The L-1B category is reserved for intracompany transfers who have specialized knowledge. “Intracompany” refers to individuals transferring from a qualifying company abroad to work temporarily for a related company in the U.S.

Although there has been no change in the law or official change in policy, for several years now we have seen a significant increase in the rate of Requests for Additional Evidence (RFE) and Denials in L-1B cases filed with the U.S. Citizenship and Immigration Services (USCIS). Excessive and burdensome requests for additional evidence, some unreasonable denials, and an endemic pattern of inconsistency in adjudications in the L-1 category not only persist, but in the opinion of this writer, are getting worse.

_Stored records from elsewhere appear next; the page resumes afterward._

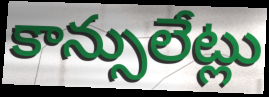
కాన్సులేట్లుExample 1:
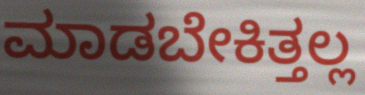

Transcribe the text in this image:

ಮಾಡಬೇಕಿತ್ತಲ್ಲ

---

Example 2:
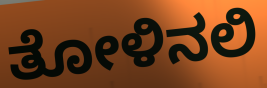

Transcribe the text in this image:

ತೋಳಿನಲಿ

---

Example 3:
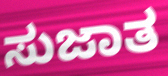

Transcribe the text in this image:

ಸುಜಾತ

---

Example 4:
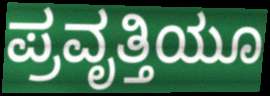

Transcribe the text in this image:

ಪ್ರವೃತ್ತಿಯೂ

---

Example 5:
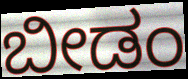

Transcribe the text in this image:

ಬೀಡಂ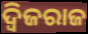
ଦ୍ୱିଜରାଜ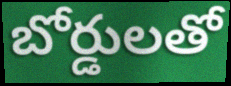
బోర్డులతోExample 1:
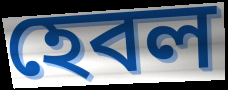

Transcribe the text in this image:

হেবল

The above delays and uncertainties have made it administratively burdensome, difficult, and more costly for U.S. employers to transfer key employees to the U.S. in a manner timely enough to meet their business needs.

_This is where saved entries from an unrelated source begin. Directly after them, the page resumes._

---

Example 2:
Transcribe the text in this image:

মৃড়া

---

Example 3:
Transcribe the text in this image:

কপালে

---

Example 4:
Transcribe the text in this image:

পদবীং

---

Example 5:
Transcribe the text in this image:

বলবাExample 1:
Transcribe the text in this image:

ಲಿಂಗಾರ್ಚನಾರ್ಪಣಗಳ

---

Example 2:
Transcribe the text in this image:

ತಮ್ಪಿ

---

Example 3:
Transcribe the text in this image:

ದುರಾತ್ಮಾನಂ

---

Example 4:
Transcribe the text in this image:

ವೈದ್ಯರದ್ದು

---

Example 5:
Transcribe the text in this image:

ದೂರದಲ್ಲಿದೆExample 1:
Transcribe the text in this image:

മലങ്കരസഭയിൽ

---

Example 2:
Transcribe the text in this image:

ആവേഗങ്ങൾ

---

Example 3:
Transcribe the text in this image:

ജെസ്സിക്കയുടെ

The increased scrutiny of L-1 petitions is not just our imagination. The National Foundation for American Policy published its findings in a report: “L-1 Denial Rates Increase Again for High Skill Foreign Nationals,” NFAP Policy Brief, March 2015. The significant findings:

1. The denial rate for L-1B petitions to transfer employees of Indian origin is a remarkable 56 percent for FY2012 through FY2014, compared to an average denial rate of 13 percent to transfer employees from all other countries during the same period. Only 4 percent of Canadian nationals were denied L-1B petitions, compared to 56 percent of Indian nationals, between FY2012 and FY2014.

2. Surprisingly, USCIS denies L-1B petitions at a higher rate for employees already working in the U.S. and extending their status (41 percent in FY2014) than initial applications (32 percent).

3. Time-consuming Requests for Evidence (RFE) from adjudicators for L-1B petitions have continued at a high level – 45 percent in FY2014. In FY2004, only 2 percent of cases received a Request for Evidence.

The L-1B denial rates for the nationalities filing the highest number of L-1Bs are India (56%), China (22%), Mexico (21%), France (19%), Germany (15%), Japan (15%), UK (16%), and Canada (4%).